The initial “aggressive” flags acted like a defibrillator. They shocked the hardware out of a “stuck” sleep state (D3). Once the hardware was awake and the kernel had latched onto it, and Mint could see the device forever. it didn’t need the medicine anymore. The system just needed to be “kicked” once, not permanently medicated.
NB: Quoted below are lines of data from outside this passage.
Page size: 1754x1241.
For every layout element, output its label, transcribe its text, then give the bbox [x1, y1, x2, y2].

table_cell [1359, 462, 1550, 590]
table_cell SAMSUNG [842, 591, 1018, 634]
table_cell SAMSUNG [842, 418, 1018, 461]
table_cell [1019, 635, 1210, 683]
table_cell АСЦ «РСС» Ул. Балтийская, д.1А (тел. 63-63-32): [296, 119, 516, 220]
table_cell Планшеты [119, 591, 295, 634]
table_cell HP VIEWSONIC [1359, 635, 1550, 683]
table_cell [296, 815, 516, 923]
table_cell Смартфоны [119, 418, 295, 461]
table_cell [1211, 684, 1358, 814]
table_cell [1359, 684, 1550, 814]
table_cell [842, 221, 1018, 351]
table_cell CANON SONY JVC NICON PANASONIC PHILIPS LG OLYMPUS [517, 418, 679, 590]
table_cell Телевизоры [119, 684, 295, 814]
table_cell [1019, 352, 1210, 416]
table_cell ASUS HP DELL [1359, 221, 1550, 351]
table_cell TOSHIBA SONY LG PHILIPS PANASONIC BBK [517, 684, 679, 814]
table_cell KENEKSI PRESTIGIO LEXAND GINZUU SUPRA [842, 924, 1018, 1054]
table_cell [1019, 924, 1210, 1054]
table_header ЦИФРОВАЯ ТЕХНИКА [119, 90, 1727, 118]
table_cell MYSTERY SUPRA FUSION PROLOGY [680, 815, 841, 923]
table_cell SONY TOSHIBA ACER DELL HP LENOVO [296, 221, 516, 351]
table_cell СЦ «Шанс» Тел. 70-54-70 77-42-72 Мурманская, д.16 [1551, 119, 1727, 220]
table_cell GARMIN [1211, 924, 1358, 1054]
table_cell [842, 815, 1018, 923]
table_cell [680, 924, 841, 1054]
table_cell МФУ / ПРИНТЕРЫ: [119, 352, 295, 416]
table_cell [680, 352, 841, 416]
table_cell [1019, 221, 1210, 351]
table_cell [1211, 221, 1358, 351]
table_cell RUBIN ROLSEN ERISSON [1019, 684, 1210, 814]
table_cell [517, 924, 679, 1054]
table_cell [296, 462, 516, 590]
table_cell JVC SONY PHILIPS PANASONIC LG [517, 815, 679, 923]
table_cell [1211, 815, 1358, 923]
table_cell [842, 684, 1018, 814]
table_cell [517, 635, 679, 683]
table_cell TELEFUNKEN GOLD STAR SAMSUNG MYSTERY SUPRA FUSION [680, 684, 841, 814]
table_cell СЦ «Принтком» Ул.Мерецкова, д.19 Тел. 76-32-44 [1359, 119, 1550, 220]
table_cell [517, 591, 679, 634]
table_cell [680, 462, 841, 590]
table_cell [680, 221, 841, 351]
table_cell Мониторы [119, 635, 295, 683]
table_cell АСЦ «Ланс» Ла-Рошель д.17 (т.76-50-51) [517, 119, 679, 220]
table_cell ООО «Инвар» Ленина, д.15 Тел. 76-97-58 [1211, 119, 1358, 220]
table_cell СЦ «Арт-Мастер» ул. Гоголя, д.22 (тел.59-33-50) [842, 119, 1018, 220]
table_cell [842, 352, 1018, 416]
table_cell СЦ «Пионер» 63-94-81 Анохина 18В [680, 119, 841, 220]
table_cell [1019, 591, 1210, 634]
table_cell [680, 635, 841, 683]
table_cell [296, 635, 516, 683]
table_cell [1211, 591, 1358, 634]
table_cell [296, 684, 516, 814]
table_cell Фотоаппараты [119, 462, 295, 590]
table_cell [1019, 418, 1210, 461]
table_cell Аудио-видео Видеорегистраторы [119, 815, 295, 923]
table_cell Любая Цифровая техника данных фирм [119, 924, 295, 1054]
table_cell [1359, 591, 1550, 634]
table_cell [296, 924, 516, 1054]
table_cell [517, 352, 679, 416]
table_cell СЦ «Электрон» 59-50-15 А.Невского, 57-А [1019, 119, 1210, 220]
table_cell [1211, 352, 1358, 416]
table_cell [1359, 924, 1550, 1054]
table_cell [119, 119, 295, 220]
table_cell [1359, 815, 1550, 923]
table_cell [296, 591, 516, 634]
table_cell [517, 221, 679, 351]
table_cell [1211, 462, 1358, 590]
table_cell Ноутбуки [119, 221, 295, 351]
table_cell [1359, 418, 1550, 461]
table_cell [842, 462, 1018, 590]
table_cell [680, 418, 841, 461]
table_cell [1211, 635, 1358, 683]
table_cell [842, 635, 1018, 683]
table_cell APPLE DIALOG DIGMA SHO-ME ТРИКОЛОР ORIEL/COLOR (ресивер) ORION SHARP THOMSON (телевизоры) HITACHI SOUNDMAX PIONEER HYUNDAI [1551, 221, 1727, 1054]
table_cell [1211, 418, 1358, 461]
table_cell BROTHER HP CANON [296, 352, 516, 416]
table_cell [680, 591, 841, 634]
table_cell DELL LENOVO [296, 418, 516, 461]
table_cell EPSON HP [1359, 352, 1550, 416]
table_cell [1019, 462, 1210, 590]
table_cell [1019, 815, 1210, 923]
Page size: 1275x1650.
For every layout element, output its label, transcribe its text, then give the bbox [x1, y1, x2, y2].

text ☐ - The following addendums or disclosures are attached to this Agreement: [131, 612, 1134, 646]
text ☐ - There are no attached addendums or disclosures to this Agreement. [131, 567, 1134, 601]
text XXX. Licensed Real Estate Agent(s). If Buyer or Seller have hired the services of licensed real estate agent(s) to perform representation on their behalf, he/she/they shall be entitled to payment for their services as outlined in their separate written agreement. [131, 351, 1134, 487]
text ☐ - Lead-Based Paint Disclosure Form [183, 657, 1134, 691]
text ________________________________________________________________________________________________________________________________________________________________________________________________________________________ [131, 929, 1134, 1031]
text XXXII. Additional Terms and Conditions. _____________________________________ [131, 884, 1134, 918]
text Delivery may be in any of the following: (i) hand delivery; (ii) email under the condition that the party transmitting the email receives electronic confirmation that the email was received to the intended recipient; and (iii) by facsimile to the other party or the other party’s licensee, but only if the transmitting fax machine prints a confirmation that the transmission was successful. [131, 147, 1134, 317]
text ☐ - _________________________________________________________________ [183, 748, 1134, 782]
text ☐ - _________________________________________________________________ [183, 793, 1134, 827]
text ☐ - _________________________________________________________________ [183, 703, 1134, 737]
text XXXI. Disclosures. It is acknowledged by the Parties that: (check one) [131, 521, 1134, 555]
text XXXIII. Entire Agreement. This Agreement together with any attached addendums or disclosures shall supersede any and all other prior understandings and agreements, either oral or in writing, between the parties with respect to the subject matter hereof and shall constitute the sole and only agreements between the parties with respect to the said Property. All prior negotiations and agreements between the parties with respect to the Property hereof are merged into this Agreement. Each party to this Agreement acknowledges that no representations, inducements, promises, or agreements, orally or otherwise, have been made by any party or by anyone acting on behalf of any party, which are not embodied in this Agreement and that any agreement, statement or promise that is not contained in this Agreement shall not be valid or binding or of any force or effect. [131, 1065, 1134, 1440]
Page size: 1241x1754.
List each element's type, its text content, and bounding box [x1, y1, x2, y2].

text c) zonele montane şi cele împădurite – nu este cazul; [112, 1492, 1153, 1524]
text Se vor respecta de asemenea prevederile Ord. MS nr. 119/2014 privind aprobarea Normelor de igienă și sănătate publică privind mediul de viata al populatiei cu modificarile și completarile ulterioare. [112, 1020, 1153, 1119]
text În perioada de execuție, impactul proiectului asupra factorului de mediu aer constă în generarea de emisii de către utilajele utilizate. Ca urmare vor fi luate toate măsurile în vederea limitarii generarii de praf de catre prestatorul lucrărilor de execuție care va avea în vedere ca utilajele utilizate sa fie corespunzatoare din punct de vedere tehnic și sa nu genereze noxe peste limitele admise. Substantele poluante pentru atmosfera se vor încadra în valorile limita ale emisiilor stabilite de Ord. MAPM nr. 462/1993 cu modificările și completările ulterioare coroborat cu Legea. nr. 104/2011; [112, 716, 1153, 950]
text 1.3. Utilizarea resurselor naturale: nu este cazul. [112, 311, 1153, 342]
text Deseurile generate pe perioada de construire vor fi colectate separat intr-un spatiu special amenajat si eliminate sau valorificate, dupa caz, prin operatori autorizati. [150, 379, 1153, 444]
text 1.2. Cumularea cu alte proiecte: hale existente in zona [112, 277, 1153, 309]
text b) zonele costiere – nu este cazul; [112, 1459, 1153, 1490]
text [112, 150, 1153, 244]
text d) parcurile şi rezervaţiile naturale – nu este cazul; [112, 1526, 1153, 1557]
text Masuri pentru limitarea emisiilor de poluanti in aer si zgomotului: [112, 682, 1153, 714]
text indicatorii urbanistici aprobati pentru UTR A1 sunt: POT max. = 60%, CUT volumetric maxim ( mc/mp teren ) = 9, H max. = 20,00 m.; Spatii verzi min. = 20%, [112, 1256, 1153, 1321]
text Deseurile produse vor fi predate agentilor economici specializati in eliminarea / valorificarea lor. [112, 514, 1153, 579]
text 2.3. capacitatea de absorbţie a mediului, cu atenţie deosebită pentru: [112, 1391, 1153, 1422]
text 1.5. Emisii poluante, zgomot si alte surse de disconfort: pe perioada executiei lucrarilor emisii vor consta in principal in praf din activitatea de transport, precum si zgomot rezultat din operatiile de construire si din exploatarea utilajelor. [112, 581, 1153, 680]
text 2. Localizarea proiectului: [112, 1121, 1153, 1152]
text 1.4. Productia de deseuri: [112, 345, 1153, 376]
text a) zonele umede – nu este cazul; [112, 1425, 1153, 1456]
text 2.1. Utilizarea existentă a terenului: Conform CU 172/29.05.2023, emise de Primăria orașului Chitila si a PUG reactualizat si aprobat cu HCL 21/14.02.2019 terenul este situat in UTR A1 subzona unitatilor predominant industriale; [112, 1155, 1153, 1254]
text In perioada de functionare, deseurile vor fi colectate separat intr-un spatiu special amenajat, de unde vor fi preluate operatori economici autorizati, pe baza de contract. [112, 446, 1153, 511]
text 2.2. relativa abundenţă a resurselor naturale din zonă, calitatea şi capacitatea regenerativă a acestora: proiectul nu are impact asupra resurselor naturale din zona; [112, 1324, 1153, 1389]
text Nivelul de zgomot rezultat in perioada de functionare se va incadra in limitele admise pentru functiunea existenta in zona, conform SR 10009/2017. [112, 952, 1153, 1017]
Lessons for Troubleshooting with LLMs

If you’re using an LLM to troubleshoot technical issues, here is the lesson I learned today:

AI is an Optimizer, not always a Architect: LLMs are programmed to “solve” the current prompt. If you show it an error, it will find a patch. It doesn’t always realize that the patch is cluttering your system.
Beware the “Patch Spiral”: AI tends to solve the immediate error you give it. Be wary when an AI keeps asking you to add more lines of code or more config flags to fix the problems created by the previous suggestion.
The Power of the Rollback: Sometimes the best troubleshooting step is to use the AI to “shock” the system, then immediately strip the fix away to see if the system can now stand on its own.
Human Reflection vs. Machine Logic: As the human in the loop, your job is to look for the simplest path. If the AI suggests a complex workaround, ask: “What is the absolute minimum I need to change to get a result?”
Holistic over Granular: Always ask the AI to explain the root cause. If the explanation sounds like it’s just covering up a symptom, hit the brakes.